Elsy took part in Zoom workout sessions during the pandemic with a group of people back home in Kenya. During these digital gatherings she learned more about the culture she was born into. They were older, wiser, some of them artists, and she began to see an alternate version of herself.

“It was really beautiful to get a perspective from people of colour who haven’t left home, who are still in Africa… because they were so firm, they knew exactly who they were, and for me, I was almost the complete opposite,” she says.

Deeper again she dug, until she saw gold.

“Like most Black people, I’m coming from a lineage of kings and queens, do you know what I’m saying?” Elsy says.

“Even just for people we can recognise today – Barack Obama, Lupita Nyong’o, these are people that, back in my village, are next door to me. I can walk to their homes. And so the proximity to such greatness, for me, I was like, ‘How can I be so close to someone so great, and me myself, I’m not’.

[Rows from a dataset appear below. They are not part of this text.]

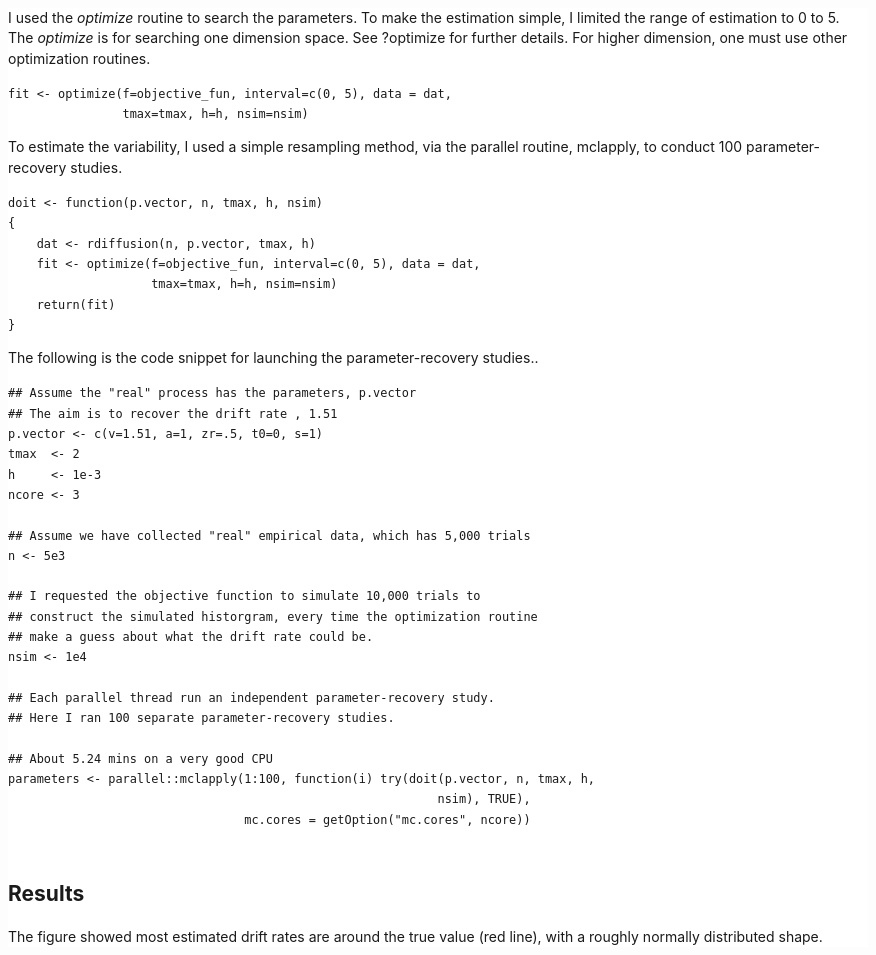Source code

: I used the _optimize_ routine to search the parameters. To 
make the estimation simple, I limited the range of estimation to 0 to 5.
The _optimize_ is for searching one dimension space. See ?optimize for further
details. For higher dimension, one must use other optimization routines.


```
fit <- optimize(f=objective_fun, interval=c(0, 5), data = dat,
                tmax=tmax, h=h, nsim=nsim)
```

To estimate the variability, I used a simple resampling method, via the 
parallel routine, mclapply, to conduct 100 parameter-recovery studies. 

```
doit <- function(p.vector, n, tmax, h, nsim)
{
    dat <- rdiffusion(n, p.vector, tmax, h)
    fit <- optimize(f=objective_fun, interval=c(0, 5), data = dat,
                    tmax=tmax, h=h, nsim=nsim)
    return(fit)
}

```


The following is the code snippet for launching the parameter-recovery studies..

```
## Assume the "real" process has the parameters, p.vector
## The aim is to recover the drift rate , 1.51
p.vector <- c(v=1.51, a=1, zr=.5, t0=0, s=1)
tmax  <- 2
h     <- 1e-3
ncore <- 3

## Assume we have collected "real" empirical data, which has 5,000 trials
n <- 5e3

## I requested the objective function to simulate 10,000 trials to 
## construct the simulated historgram, every time the optimization routine
## make a guess about what the drift rate could be.
nsim <- 1e4

## Each parallel thread run an independent parameter-recovery study. 
## Here I ran 100 separate parameter-recovery studies.

## About 5.24 mins on a very good CPU
parameters <- parallel::mclapply(1:100, function(i) try(doit(p.vector, n, tmax, h,
                                                            nsim), TRUE),
                                 mc.cores = getOption("mc.cores", ncore))


```

## Results
The figure showed most estimated drift rates are around the true value (red line), 
with a roughly normally distributed shape.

“I feel like that power, that confidence we all have in us as Black people, it’s been buried because of everything that we’ve been told and taught for so, so long. So I think we all have to just dig, dig, dig.

“We have to first uproot all the negative things that we’ve been told… and then give room for new ideas and new things to blossom so that we can walk in our truth and walk in our excellence.”

The creative block ended and ‘River Nile’, the second song created for the EP, emerged. ‘Sulwe’, a song named for the Luo word for ‘star’ and sung entirely in language, came later, through the ramshackle use of whatever was at hand. “Got a pot, put water, and just recorded that. We got sticks, we got keys. It was just very raw,” she says.

The method didn’t matter as much as the purpose: giving voice to Black excellence, shining a light into the sky for the African diaspora who had not yet uprooted the negative conceptions placed upon them by their adopted homes.

‘Nilotic’ was the first single to drop from the EP, hitting streamers in November 2021. The young, inward-looking girl in ‘Outcast’ was gone. A new Elsy had arrived. An Elsy for her people. An Elsy alone.

“The young Elsy that was writing ‘Outcast’ wasn’t going to a Black Lives Matter movement march, you know? I wasn’t seeing or hearing people that were older than me saying certain things,” she says.

“As you spiritually grow, you see things from [new] angles… I think it’s really just the growth, spiritually, to have that confidence.”

Ahead of her Nilotic tour, Elsy is grateful for how the record has been received so far.

“I’m just grateful that people have listened, they’ve understood and they’re enjoying,” she says. “And I’m hoping they’re trying to digest and tackle all the things that I’ve said and learned from it.”